Former Covington Finance Director Out of Prison After Less than 4 Years
After serving less than four years of a ten-year sentence, Bob Due us out of prison.
The former Covington finance director pleaded guilty in 2014 to stealing nearly $800,000 from City Hall over the course of a dozen years.
Kenton County Commonwealth's Attorney Rob Sanders explained that Due was not paroled, but was placed on mandatory release supervision, which is what the state does when an inmate is within six months of serving out a sentence.
Sanders had recommended a 15-year sentence. State law would allow Due to serve as little as 20 percent of his sentence.
"This is yet another dismal example of how ridiculously little prison time felons actually serve in Kentucky," Sanders told The River City News. "I’m sure a lot of Covington employees and taxpayers will be disappointed and I share their sentiments. Hopefully Mr. Due will use his early release to find a job and start paying back the remainder of the restitution he still owes the city."
Due served nearly fifteen years at Covington City Hall, starting in 1999. He began his self-enriching scheme three years later.
After Due's arrest, then-Kentucky Auditor of Public Accounts Adam Edelen investigated the depth of the deception.
Due would sneak into the city building after hours and, after creating two fake vendor names, would write a check to one of those vendors, enter payment information, print the check, delete the check's history from the printer to avoid detection, change the name in the system back to the original vendor's name, and then deposit the money into a personal account.
Due was only caught when he got sloppy, RCN reported at the time.
In August of 2013, a fraudulent check was left on the printer and discovered by another employee in the finance department who did not recognize the name on it. The check was reported to Due, who was the department head, and who called it no big deal, a mis-print.
The name on that check was Due's wife's, who used her maiden name, and was unaware of the criminal activity.
When a second fraudulent check was discovered by the same employee, the same name appeared by a different vendor number was used.
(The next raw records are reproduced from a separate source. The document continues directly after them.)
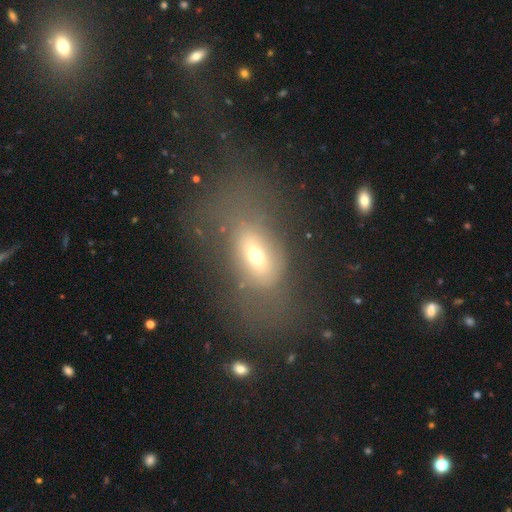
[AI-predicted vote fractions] This is possibly a smooth galaxy (50%). How rounded: likely in between (76%). Merging: marginally none (38%).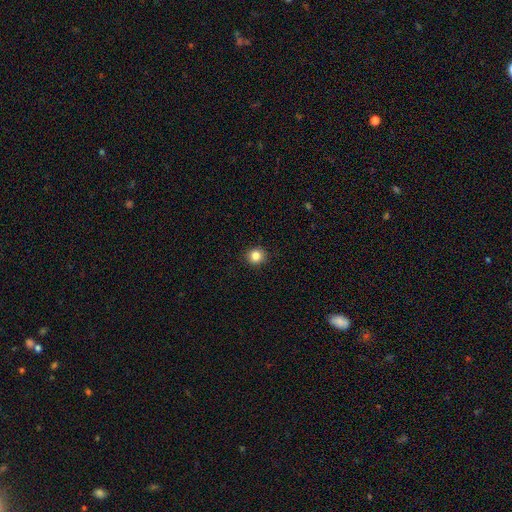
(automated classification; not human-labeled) smooth-or-featured: smooth: 85% | star or artifact: 11% | featured or disk: 4%
  how-rounded: round: 91% | in between: 8% | cigar-shaped: 1%
  merging: none: 92% | minor disturbance: 5% | major disturbance: 2% | merger: 1%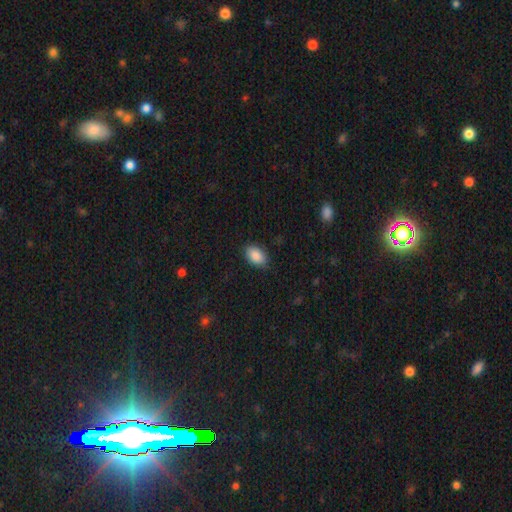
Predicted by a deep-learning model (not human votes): The model was most divided on "merging": none: 85%, minor disturbance: 11%, major disturbance: 3%, merger: 1%. More confident: how rounded — in between (90%); smooth or featured — smooth (89%).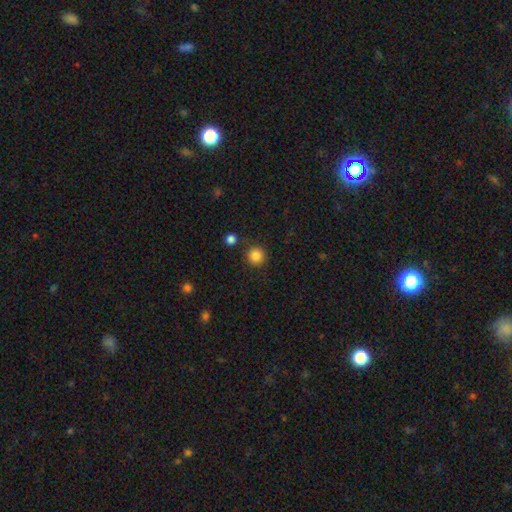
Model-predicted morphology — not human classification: This appears to be a smooth galaxy with no disk features (85%) that is round (95%). Merging: none (88%).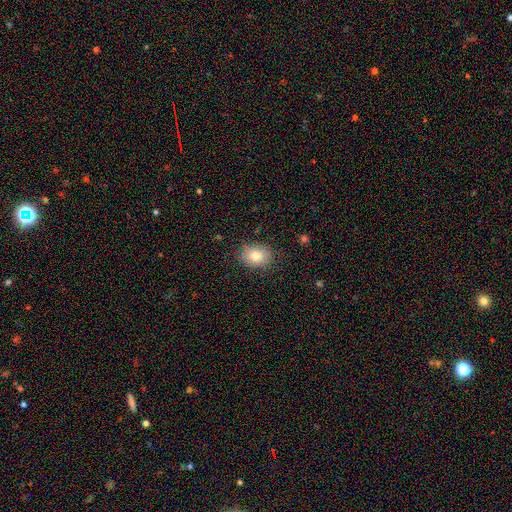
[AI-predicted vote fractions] A smooth galaxy with no disk features (81%) that is in between round and cigar-shaped (64%). Merging: none (85%).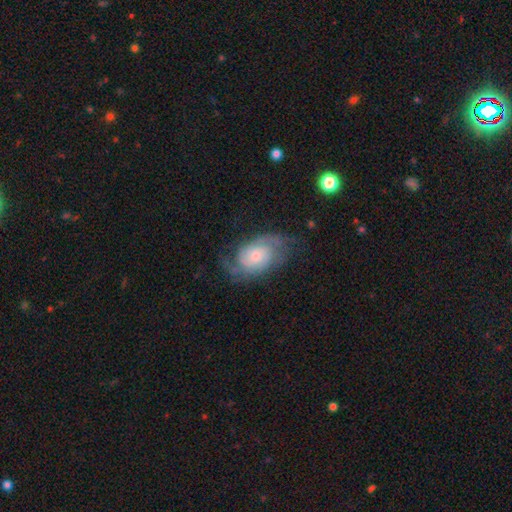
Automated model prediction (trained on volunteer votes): This is likely a featured or disk galaxy (77%). It is clearly not viewed edge-on (97%). Bar: likely no (71%). Spiral arm pattern: clearly yes (94%). Spiral arm count: likely 2 (70%). Spiral winding: marginally medium (43%). Central bulge: marginally small (41%). Merging: likely none (65%).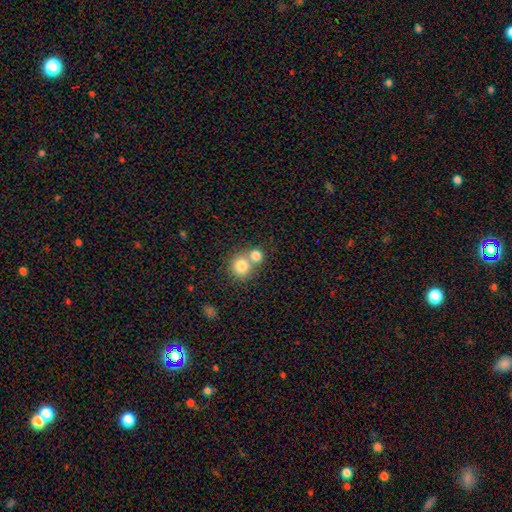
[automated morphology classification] Smooth or featured? Predicted: smooth (p=0.79). How rounded? Predicted: round (p=0.82). Merging? Predicted: merger (p=0.52).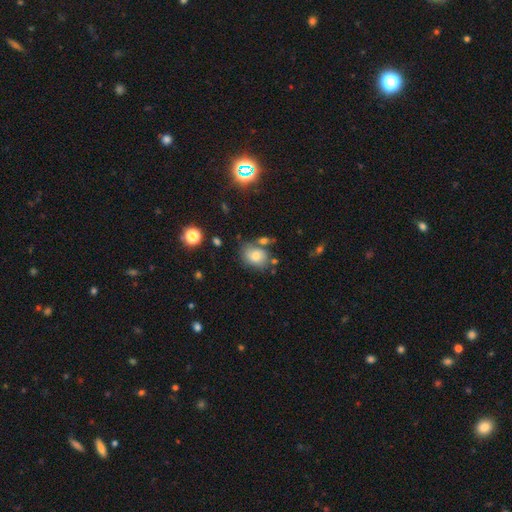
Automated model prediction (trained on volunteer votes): smooth-or-featured: smooth: 73% | featured or disk: 16% | star or artifact: 11%
  how-rounded: in between: 54% | round: 45% | cigar-shaped: 1%
  merging: none: 59% | minor disturbance: 20% | merger: 14% | major disturbance: 7%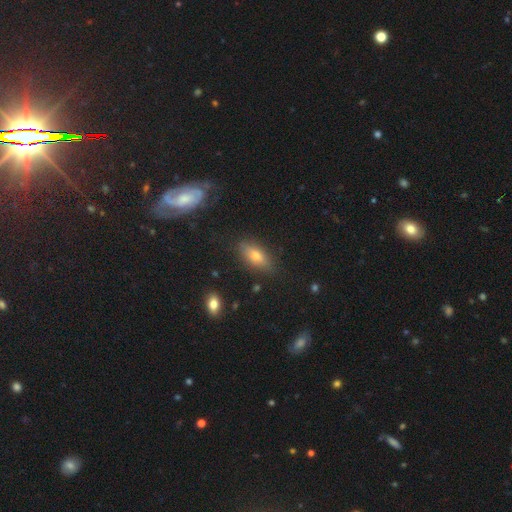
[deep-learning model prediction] smooth_or_featured: smooth (p=0.61) [alt: featured or disk p=0.28]
how_rounded: in between (p=0.78) [alt: cigar-shaped p=0.17]
merging: none (p=0.81) [alt: minor disturbance p=0.13]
The check was brought to then-City Manager Larry Klein and city solicitor Frank Warnock and suspicion fell on Due.
The trusted finance director who had served multiple mayors and city managers had acted in this manner sixty-eight times for a total of $793,000 stolen from Covington City Hall.
In the months leading up to his guilty plea, Due attempted suicide twice.
Kept under supervision until his ultimate guilty plea and prison sentence of ten years, Due ultimately served less than four years for his crimes.